The Home Secretary is responsible for law enforcement, immigration and national security, but Ms Braverman’s tough stance on these issues has often sparked divisive cultural debates in Britain due to her inflammatory rhetoric.

Her steadfast immigration policies, including plans to send asylum seekers to Rwanda, have been denounced by rights groups, criticized by opposition politicians and challenged in the country’s highest courts.

Here’s a look at some of Ms. Braverman’s most prominent disputes.

Ms Braverman was first appointed Home Secretary in September 2022 by Ms Truss – whose term as Prime Minister became the shortest in British history – but was sacked less than two months later over a security breach.

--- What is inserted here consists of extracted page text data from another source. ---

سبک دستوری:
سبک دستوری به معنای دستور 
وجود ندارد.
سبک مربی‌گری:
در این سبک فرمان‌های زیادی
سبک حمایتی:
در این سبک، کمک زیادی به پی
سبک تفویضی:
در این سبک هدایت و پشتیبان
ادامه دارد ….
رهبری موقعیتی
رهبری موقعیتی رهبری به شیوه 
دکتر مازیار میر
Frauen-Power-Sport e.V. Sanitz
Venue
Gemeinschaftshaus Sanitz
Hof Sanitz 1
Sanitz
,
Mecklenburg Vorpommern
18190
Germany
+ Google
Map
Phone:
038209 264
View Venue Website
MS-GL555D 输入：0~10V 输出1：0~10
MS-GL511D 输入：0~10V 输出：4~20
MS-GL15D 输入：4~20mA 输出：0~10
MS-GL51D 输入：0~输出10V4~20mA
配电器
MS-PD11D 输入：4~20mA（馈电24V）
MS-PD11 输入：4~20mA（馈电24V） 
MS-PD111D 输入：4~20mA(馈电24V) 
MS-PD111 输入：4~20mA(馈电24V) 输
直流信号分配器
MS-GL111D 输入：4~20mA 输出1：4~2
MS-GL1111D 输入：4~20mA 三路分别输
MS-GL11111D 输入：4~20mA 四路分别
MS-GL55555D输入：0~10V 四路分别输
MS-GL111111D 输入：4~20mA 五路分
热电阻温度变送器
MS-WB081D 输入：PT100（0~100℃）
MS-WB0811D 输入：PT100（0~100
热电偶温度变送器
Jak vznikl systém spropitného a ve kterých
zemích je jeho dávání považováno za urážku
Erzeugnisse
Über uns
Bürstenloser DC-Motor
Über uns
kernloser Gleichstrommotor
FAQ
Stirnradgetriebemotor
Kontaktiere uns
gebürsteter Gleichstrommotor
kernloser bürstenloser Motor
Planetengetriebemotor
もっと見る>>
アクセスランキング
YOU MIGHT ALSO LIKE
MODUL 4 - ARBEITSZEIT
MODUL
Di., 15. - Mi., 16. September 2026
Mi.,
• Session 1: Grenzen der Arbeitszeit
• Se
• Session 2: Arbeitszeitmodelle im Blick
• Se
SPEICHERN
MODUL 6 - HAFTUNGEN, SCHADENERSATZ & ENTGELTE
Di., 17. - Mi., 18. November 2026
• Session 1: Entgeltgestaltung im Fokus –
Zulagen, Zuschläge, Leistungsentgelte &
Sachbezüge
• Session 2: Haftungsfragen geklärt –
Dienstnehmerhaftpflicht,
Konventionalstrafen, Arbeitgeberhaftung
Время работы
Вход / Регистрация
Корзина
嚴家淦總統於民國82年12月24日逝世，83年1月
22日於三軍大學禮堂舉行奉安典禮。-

Using her personal email address, she had sent a government document to another lawmaker who was not authorized to see it. Despite her resignation, Ms Braverman was reappointed as Home Secretary six days later, on Mr Sunak’s first day in office.

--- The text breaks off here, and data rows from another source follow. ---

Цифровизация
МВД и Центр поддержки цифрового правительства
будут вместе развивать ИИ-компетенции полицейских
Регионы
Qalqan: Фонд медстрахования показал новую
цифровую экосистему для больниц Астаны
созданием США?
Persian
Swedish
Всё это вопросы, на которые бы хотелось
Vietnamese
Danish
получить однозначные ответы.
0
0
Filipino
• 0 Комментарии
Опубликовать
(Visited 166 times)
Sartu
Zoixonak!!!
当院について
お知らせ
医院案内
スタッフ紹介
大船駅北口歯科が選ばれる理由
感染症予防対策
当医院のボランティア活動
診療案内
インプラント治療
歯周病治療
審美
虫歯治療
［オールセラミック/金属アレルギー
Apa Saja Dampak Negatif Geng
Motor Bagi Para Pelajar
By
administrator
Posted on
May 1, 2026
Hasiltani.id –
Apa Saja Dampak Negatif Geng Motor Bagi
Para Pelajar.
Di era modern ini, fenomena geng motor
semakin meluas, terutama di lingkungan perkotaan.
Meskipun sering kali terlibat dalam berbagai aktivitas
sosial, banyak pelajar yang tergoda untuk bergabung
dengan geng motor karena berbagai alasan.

That decision was criticized not only by the opposition, but also by lawmakers on Parliament’s Public Administration and Constitutional Affairs Committee later issued a report detailing how “leaking restricted material merits significant sanction.” A “further change of prime minister should not wipe the slate clean,” the report said.

Throughout her time in office, Ms. Braverman has often proven to be a divisive figure, with comments that have angered opposition politicians, drawn condemnation from rights groups and religious leaders and even been criticized by some members of her own party.

Last year, Justin Welby, the Archbishop of Canterbury, joined a number of other religious leaders in denouncing her description of the asylum seekers arriving on Britain’s south coast as a “invasion.”

If we fail to challenge this rhetoric, he said“we deny the essential value and dignity of our fellow human beings.”

Ms. Braverman has also been criticized for inaccurate stories that play on right-wing tropes, including: writing in the Daily Mail that gangs preying on young women were “almost all British-Pakistani” men. A 2020 Home Office report concluded that perpetrators of group-based child sexual exploitation are mostly white men, and the press regulator called the comments misleading. The Daily Mail later withdrew the reference.

Earlier this month it emerged that Ms Braverman wanted to create a new law to prevent charities from providing tents for the homeless. In a later post on Xshe described homelessness as a “lifestyle choice.”

She was denounced by rights groups and rebuked by another conservative lawmaker, Bob Blackman, who oversees a government panel on homelessness.

Ms. Braverman is perhaps best known for her determination to stop the small boats crossing the English Channel filled with migrants seeking asylum.

Last year the government introduced a plan that would send people who arrive in Britain through “illegal, dangerous or unnecessary methods” to Rwanda to have their asylum claims processed. While the plan was first announced by Ms. Braverman’s predecessor, Priti Patel, Ms. Braverman was a staunch supporter of the policy and pushed the policy to the forefront.